今年の卒業式は卒業歌を歌えない 式を送った学校が多かったようだ。
そんな学生たちのために 東京音楽大学の学生たちが 有名な卒業の歌の数々をライブ配信でプレゼントしていた。

 

 

故郷(ふるさと)の海に似ており 復活祭

首都圏在住のある方が数年前に御宿町に移住してきた。
この町に決めた理由の一つは この町の海が幼年期に育った北海道の与市の海によく似ていたからだという。
復活祭はキリスト教において イエスの死と再生に思いを寄せるための行事であるが ここでは宗教的な意味から離れて 以前の暮らしを手放して あらたな土地で新たな生活を始めた人たちに 復活祭の 死と再生のテーマを重ねてみた。
なお 復活祭は 春分の後の最初の満月の日曜日にに行われる。

 

 

青き星の胸掻き均す 春の波

シオマネキ たまりの縁の 床屋かな

潮まねきは 砂蟹科の蟹。

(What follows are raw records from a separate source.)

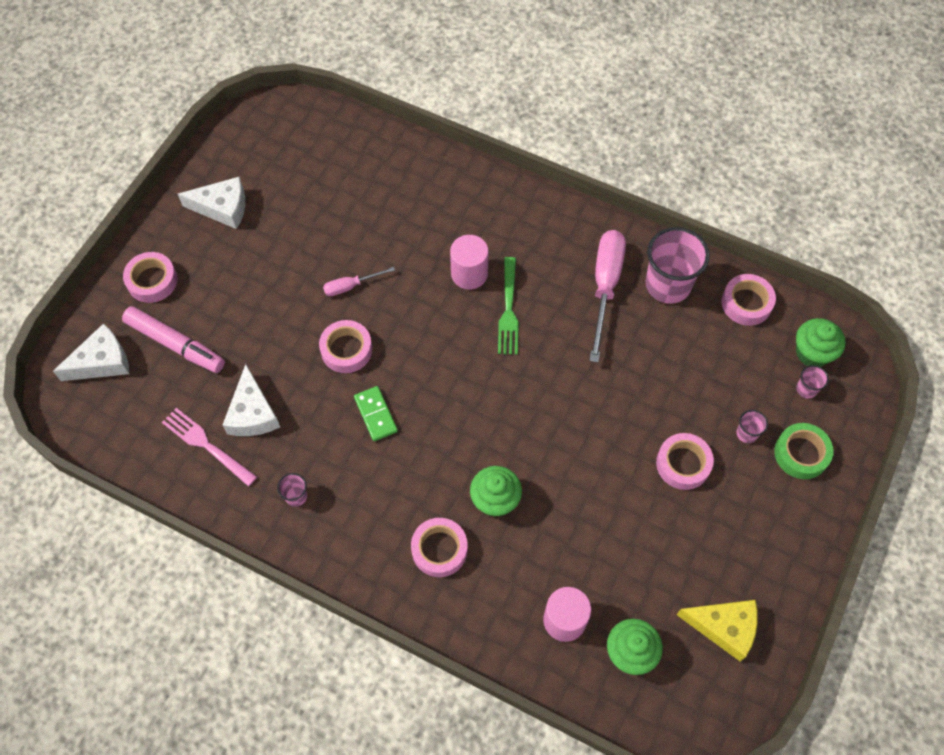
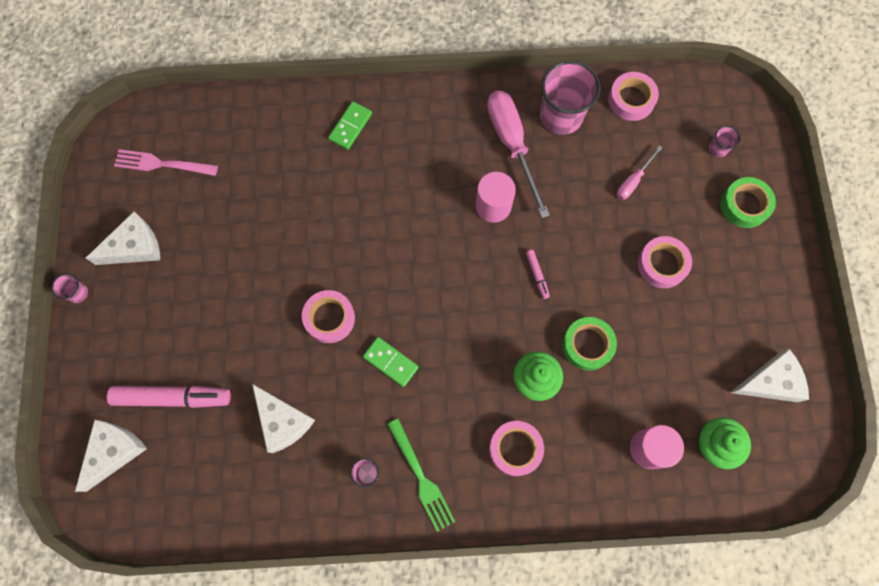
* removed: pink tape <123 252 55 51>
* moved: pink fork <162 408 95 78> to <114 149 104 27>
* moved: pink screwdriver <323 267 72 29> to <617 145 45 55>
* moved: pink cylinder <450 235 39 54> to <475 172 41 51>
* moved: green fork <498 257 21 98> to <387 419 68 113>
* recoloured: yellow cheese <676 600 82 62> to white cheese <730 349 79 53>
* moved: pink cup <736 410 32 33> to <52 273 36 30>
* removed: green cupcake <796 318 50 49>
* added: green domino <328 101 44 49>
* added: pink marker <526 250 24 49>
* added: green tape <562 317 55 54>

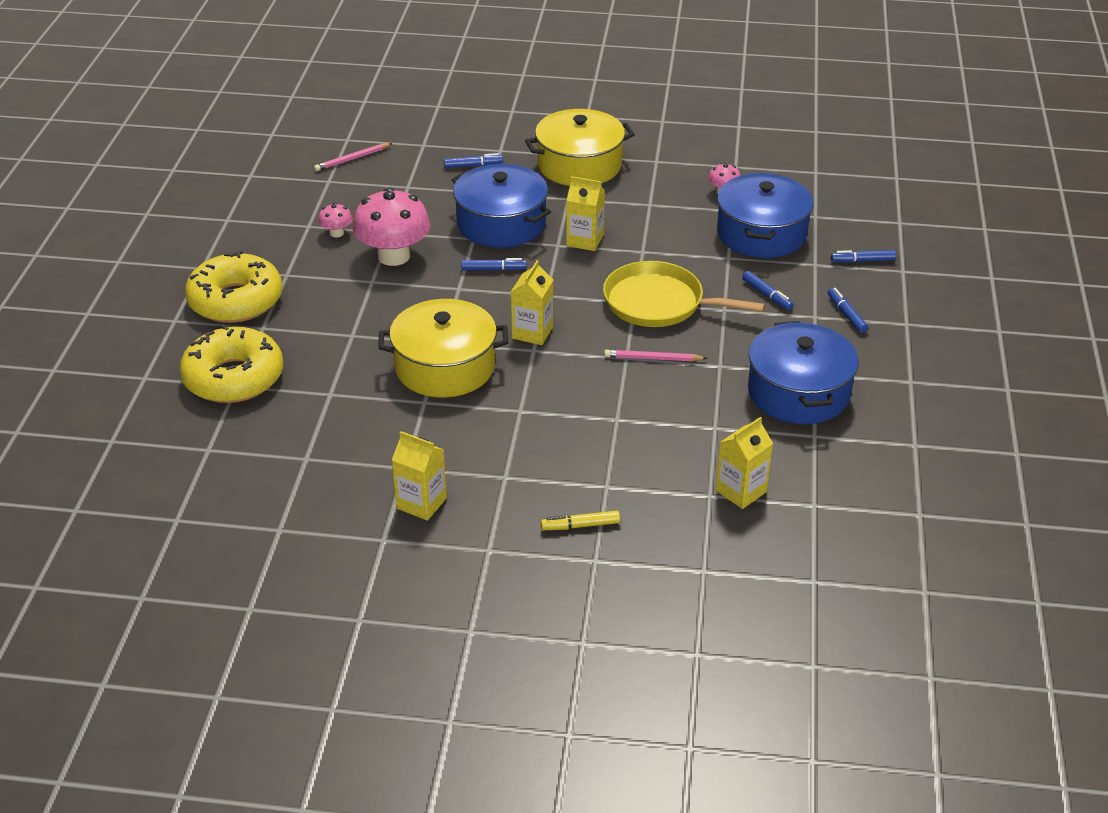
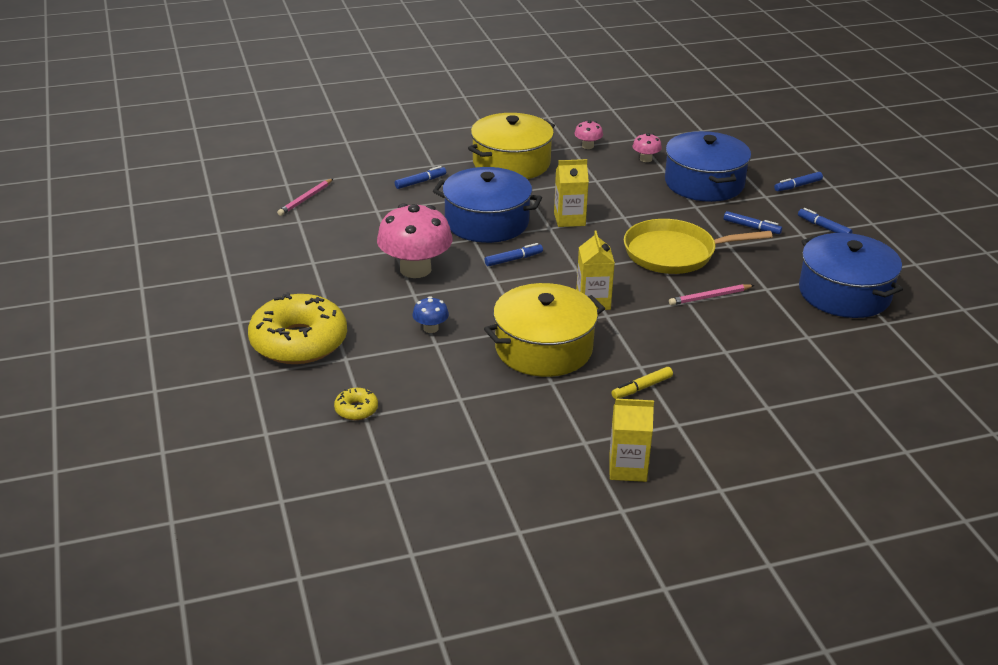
* resized: yellow donut <180 325 103 78> = <334 388 44 32> x0.42
* moved: pink mushroom <318 203 35 34> to <574 120 29 29>
* moved: yellow marker <541 511 79 19> to <611 367 62 32>
* removed: yellow carton <716 417 57 92>
* added: blue mushroom <412 296 37 37>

九州の有明海沿岸などでよく見られる。
雄の左右いずれかの はさみ足が著しく大きいのが特徴。内湾の砂泥域に穴を掘って住み、潮が退いた後の砂浜で大きなはさみ足を高く動かす。その姿が潮をまねくようなのでこの名がある。
角川学芸出帆編 合本俳句歳時記より
その大きな はさみ足がわたしに蟹の床屋の話を連想させる。

 

 

春風や髪型は阿部寛でと 言ふお客

知人の理髪店での話。
以前何も言わずにやってもらったら思ったより短髪にされてしまったというので、今回はこちらから注文をだしてみようとネットでいくつか検索。その中から俳優の阿部寛の髪型がよさそうだというのでタブレットに絵を示したという。
ところが理髪店の主人は その画面をちらっと見ただけで早速に取り掛かったという。
もっと絵を見ながらやるのかと思ったらもうちらっと見ただけだったねと知人は言っていた。
そりゃそうでしょうそこはプロですものね。

 

 

水飲て 三月の夜の 一人かな

タフタフと 胃のあたりまで 夜の海

木の家にも 年輪ありや 弥生尽(やよいじん)

建具屋の 親子睦まじ お中日

戸は滑り 春一日(ひとひ)また 動き出す

玄関の戸が動かなくなってしまった。今日は春分の日。しかし出入りの建具屋さんに電話をするとその日のうちに来てくれた。
もう築四十年を過ぎるといろいろと ひずみが出てくる。
とくに木の家というのは使っているうちにいろいろときしんでくるものだ。
そのたびに少しずつてを入れて暮らしていくのが 木の家の暮らしというものなのかと半分あきらめているのたが。
来てくれた建具屋は四十近くの息子さんとその父親で「おとうさん、おとうさん。」と声を掛けながら作業をしていた。
雨風でひしゃいでしまった板戸のベニヤ板も新しく貼りなおしてようやく完成。
スムーズに 戸が滑り出すと気持ちよく一日も送れそうだ。

 

 

寝間庇(ひさし) 足 散りばめぬ 春の鳥

庇(ひさし)とは 窓などの上に突き出た 短い屋根のようなもの。
最近の新しい家には庇(ひさし)のない家が少なくない。
それは箱型ののっぺりとした家だ。なぜ庇(ひさし)がないのかわからない。
ある方がいろいろと便利なように思われるのだが、
第一 ふとんなど干しても 庇(ひさし)がないと鳥の糞で汚されてしまうという。
直射日光や雨もそれなりに緩和できるだろう。
それは日本の家の利点のように思われるのだが、ゆえにわれは 庇(ひさし)を愛するものである。
朝 寝室の庇(ひさし)に鳥が歩いている音が聞こえる。
庭で珍しいさえずりが聞こえていたから
渡り鳥の仲間かもしれない。
四つ足の動物とは異なる細かな足音が庇(ひさし)の上を散らばっていく。